The Prudent Man Rule requires that each investment be judged on its own merits. Isolated investments in a portfolio may have been imprudent at the time of acquisition. However, as a part of a portfolio designed under a strategy the investment could be prudent. Thus, a fiduciary may not be held liable for a loss in one investment.

This is the foundation for determining investor fraud. An investment advisor must act prudently and in the best interest of the respective client. All of the questions that are asked when opening an account, which are kind of a pain, and exist to protect the interest of the investor. As an investor you should be glad that these questions are asked as they help protect you.

The reason that questions like income level, income tax rate, net worth, and risk level exist are to determine what is prudent for the investor. Income level and net worth are use specifically to determine what kind of investor you are. If your income level or net worth is above a certain level you are viewed as smart enough to know about investing such that you can not sue your investment advisor.
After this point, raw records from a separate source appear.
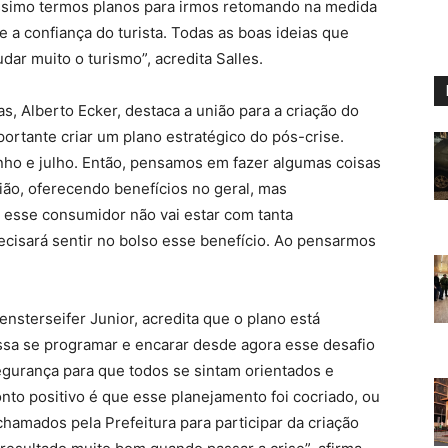
íssimo termos planos para irmos retomando na medida
 a confiança do turista. Todas as boas ideias que
dar muito o turismo”, acredita Salles.
s, Alberto Ecker, destaca a união para a criação do
ortante criar um plano estratégico do pós-crise.
nho e julho. Então, pensamos em fazer algumas coisas
ião, oferecendo benefícios no geral, mas
s esse consumidor não vai estar com tanta
precisará sentir no bolso esse benefício. Ao pensarmos
ensterseifer Junior, acredita que o plano está
ssa se programar e encarar desde agora esse desafio
egurança para que todos se sintam orientados e
nto positivo é que esse planejamento foi cocriado, ou
chamados pela Prefeitura para participar da criação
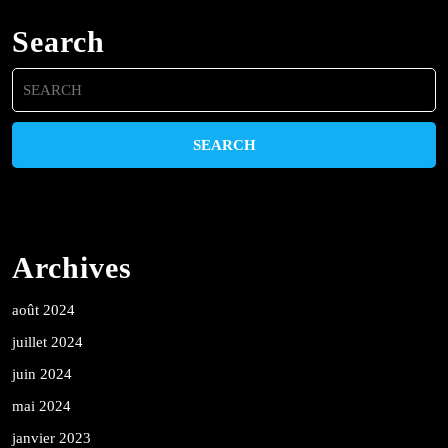
Search
Search
for:
Archives
août 2024
juillet 2024
juin 2024
mai 2024
janvier 2023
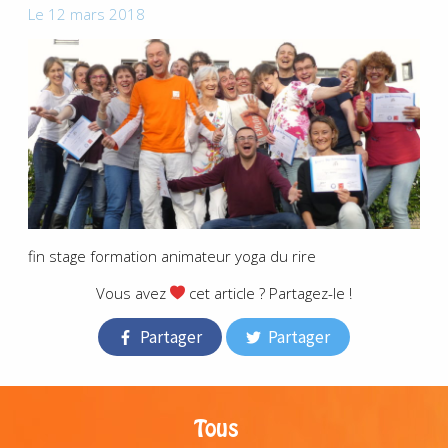
Le 12 mars 2018
fin stage formation animateur yoga du rire
Vous avez
cet article ? Partagez-le !
Partager
Partager
Tous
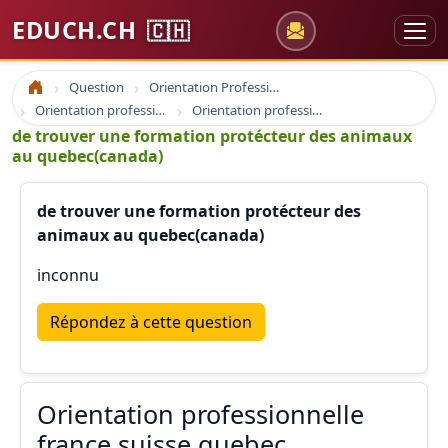
EDUCH.CH
🇨🇭
Question
Orientation Professionnelle
Accueil
Orientation professionnelle et professionnel
Orientation professionnelle france suisse quebec
de trouver une formation protécteur des animaux
au quebec(canada)
de trouver une formation protécteur des
animaux au quebec(canada)
inconnu
Répondez à cette question
Orientation professionnelle
france suisse quebec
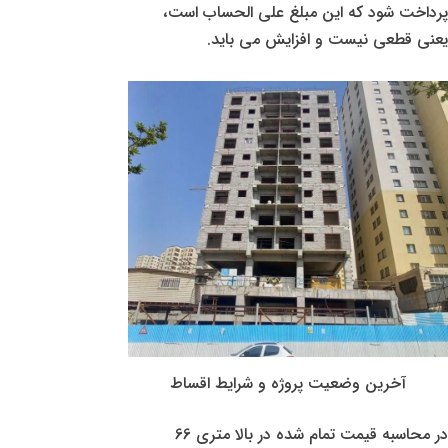
پرداخت شود که این مبلغ علی الحساب است،
یعنی قطعی نیست و افزایش می باید.
آخرین وضعیت پروژه و شرایط اقساط
در محاسبه قیمت تمام شده در بالا متری 66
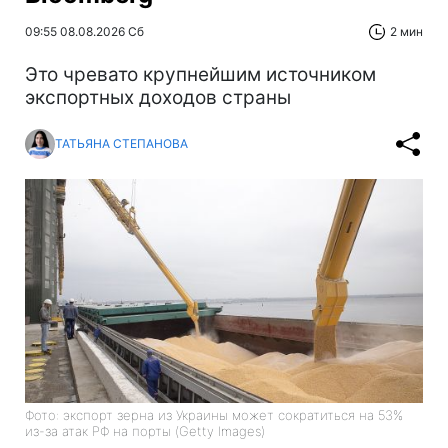
09:55 08.08.2026 Сб
2 мин
Это чревато крупнейшим источником
экспортных доходов страны
ТАТЬЯНА СТЕПАНОВА
Фото: экспорт зерна из Украины может сократиться на 53%
из-за атак РФ на порты (Getty Images)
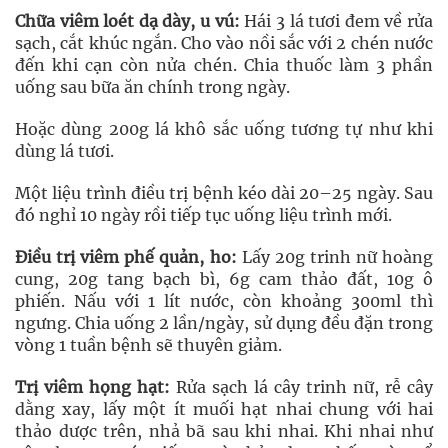
Chữa viêm loét dạ dày, u vú:
Hái 3 lá tươi đem về rửa
sạch, cắt khúc ngắn. Cho vào nồi sắc với 2 chén nước
đến khi cạn còn nửa chén. Chia thuốc làm 3 phần
uống sau bữa ăn chính trong ngày.
Hoặc dùng 200g lá khô sắc uống tương tự như khi
dùng lá tươi.
Một liệu trình điều trị bệnh kéo dài 20–25 ngày. Sau
đó nghỉ 10 ngày rồi tiếp tục uống liệu trình mới.
Điều trị viêm phế quản, ho:
Lấy 20g trinh nữ hoàng
cung, 20g tang bạch bì, 6g cam thảo đất, 10g ô
phiến. Nấu với 1 lít nước, còn khoảng 300ml thì
ngưng. Chia uống 2 lần/ngày, sử dụng đều đặn trong
vòng 1 tuần bệnh sẽ thuyên giảm.
Trị viêm họng hạt:
Rửa sạch lá cây trinh nữ, rễ cây
dằng xay, lấy một ít muối hạt nhai chung với hai
thảo dược trên, nhả bã sau khi nhai. Khi nhai như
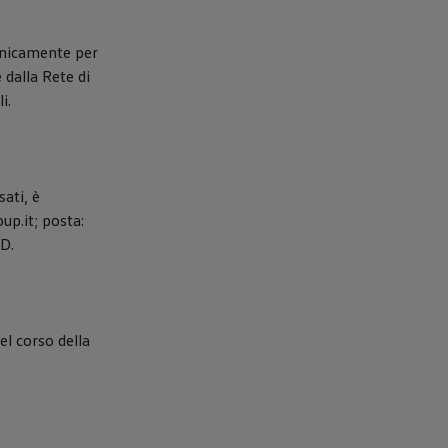
ronicamente per
 dalla Rete di
i.
sati, è
up.it; posta:
PD.
el corso della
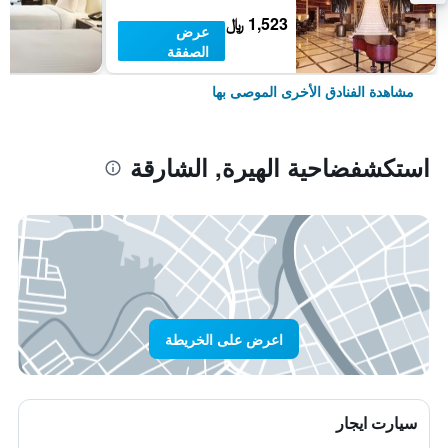
1,523 ﷼
عرض
الصفقة
مشاهدة الفنادق الأخرى الموصى بها
استكشفضاحية الهيرة, الشارقة
اعرض على الخريطة
سيارت ايجار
When determining if fraud has been committed in an investigation, this information is used. The law aggressively protects people who are below a certain income level and net worth. An investment advisor must invest prudently based upon this information to meet the principles of the Prudent Man Rule.

The next newsletter will illustrate how this information is used to protect an investor and give examples of fraud.

Anonymous Quotes

• The voices in my head may not be real, but they have some good ideas!
• Always borrow money from a pessimist. They won't expect it back.
• Hospitality - making your guests feel like they're at home, even when you wish they were.
• Money can't buy happiness, but it sure makes misery easier to live with.
• I used to be indecisive. Now I'm not sure.